• SOURCE DOCUMENT:
▽
Rushmore (1998)


My Safety’s Harvard

That guy Eric sure does love his pretentious comedies.  Today’s movie was not only requested, but supplied by friend and coworker Eric.  It’s a movie that I feel like I’ve seen before, but remember nothing about whatsoever.  I did find out that I rated it on Rotten Tomatoes as “Not Interested”.  I feel like that statement still holds true.  I’ve just never been into this director or his movies because they seemed to me like artsy fartsy crap that I wouldn’t find funny.  Let’s find out if I was right in my review of Rushmore, written by Wes Anderson and Owen Wilson, directed by Wes Anderson, and starring Jason Schwartzman, Bill Murray, Olivia Williams, Mason Gamble, Brian Cox, Sara Tanaka, Stephen McCole, Seymour Cassel, and Luke Wilson.

Max Fischer (Jason Schwartzman) is a 15-year-old student of Rushmore Academy who excels in extracurricular activities, but fails in grades.  Because of this, he runs afoul of the headmaster, Dr. Guggenheim (Brian Cox), and is threatened with suspension.  Max befriends the father of two other students, Herman Blume (Bill Murray), and falls in a one-sided love with Rosemary Cross (Olivia Williams), a widowed first grade teacher.  Max gets expelled for trying to open an aquarium on a baseball field and is forced to go to a public school, where he doesn’t really fit in.  Herman starts dating Ms. Cross behind Max’s back as Max still tries to advance his unrequited love with her.  This eventually ruins Blume’s marriage and his friendship with Max, and the two start a prank war that escalates drastically.  Then some more bullshit happens and the movie ends.

I wouldn’t go so far as to say this is a bad movie, but I will say that I didn’t care for it.  It’s every bit the artsy fartsy movie that I expected it to be, it doesn’t have much of a cohesive story, and it just wasn’t funny to me.  I don’t think I’ve ever really liked a Wes Anderson movie, and I’ve seen a couple.  I understand a lot of people are really into them, but I’ve never really seen the appeal.  There wasn’t much of a story to this movie, first of all.  It was basically just about a kid that got expelled, but this situation was never really resolved.  He was no less expelled by the end of the movie.  He also fell in love with Olivia Williams, and this never turned into anything.  The same would go for Bill Murray being in love with her.  Max has a revelation at the end and becomes a little less of a douche, and even gets Blume and Cross to talk again, but it’s not resolved.  The movie starts a bunch of side stories and forgets what it was talking about.  It’s like having a conversation with my mom.  Abstract story would be fine if the movie ever made me laugh, but it didn’t.  The only thing that even made me smirk was Bill Murray, and pretty much only in the part where he was drunk and downtrodden in the hospital later in the movie.  But that’s just not enough for me.  By the end of the movie, I didn’t feel like I hated what I had just watched, I just felt like I had no opinion and had just kind of wasted my time.
△
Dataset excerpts
▽
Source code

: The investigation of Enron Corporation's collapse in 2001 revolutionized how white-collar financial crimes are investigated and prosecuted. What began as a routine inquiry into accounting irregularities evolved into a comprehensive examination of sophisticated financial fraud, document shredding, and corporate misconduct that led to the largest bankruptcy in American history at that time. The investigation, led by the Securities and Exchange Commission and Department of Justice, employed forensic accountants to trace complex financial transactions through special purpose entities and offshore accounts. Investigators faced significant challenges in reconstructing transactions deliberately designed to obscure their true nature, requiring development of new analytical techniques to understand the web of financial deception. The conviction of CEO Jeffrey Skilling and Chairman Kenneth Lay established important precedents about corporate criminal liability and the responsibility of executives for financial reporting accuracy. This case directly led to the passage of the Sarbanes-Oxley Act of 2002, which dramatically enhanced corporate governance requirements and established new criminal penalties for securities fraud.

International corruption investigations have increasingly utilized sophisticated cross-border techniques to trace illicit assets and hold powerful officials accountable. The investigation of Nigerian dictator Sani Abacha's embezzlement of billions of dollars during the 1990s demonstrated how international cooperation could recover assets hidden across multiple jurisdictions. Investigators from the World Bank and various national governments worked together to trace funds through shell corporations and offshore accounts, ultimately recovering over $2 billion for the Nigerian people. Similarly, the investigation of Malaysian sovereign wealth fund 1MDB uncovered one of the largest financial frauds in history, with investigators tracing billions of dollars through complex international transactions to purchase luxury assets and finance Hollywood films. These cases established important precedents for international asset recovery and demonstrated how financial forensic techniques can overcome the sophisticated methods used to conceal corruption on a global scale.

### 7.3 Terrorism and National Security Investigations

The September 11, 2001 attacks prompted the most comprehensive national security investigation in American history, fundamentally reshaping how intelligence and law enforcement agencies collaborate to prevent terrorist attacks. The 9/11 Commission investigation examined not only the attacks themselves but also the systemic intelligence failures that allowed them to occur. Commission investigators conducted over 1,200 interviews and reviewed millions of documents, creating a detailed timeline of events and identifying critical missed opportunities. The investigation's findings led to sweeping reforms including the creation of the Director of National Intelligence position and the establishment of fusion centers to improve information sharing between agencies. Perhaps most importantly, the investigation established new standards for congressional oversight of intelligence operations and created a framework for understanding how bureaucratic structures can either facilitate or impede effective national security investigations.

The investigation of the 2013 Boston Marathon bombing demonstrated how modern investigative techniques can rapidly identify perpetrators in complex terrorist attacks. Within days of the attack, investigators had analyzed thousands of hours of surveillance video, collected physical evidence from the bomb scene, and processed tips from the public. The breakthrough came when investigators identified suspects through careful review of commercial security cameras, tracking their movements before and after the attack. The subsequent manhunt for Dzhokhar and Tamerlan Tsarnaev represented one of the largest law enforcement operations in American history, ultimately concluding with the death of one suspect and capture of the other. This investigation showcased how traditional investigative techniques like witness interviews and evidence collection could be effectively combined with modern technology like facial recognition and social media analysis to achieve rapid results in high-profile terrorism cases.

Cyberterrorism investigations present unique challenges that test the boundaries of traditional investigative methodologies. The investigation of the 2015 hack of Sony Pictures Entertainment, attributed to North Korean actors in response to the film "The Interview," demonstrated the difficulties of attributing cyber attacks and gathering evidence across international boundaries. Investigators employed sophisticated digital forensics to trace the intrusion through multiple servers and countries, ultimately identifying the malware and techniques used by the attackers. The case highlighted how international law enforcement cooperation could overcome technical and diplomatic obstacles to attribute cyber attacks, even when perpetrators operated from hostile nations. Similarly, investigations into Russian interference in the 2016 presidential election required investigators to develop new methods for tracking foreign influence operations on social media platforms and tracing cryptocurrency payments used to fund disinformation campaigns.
△
• THE TASK:
Please pick up the Rushmore movie review right after its last sentence and continue it. The dataset excerpts were taken from a different source than the review.

• ANSWER AREA:
The performances were mostly excellent in the movie, elevating the movie out of the total “meh” category.  Jason Schwartzman is pretty good at playing a total annoying douche, and he does so in pretty much every movie I’ve ever seen him in.  I found him annoying and irritating, but that’s probably not a negative against him because I feel like that’s what he was going for.  This was at it’s best and almost funniest when he was being a total asshole to Luke Wilson because he felt threatened by him and hurt because Olivia Williams seemed to be dating him.  Bill Murray was a much more subdued Murray than you see in many of his movies that I enjoy, but I still liked him in the movie.  I prefer when he does things that are funny, but I really just want to see him.  Olivia Williams was pretty great in the movie.  Most of the time she was just being good-looking and real, but she had a great scene where she was telling Max about her dead husband that was really emotional and really well acted, but it’s not surprising from her because she’s pretty much excellent in everything I’ve seen.  Brian Cox had a couple of kinda funny moments too.  I liked when Max brought him temporarily out of a coma because he hated Max so much.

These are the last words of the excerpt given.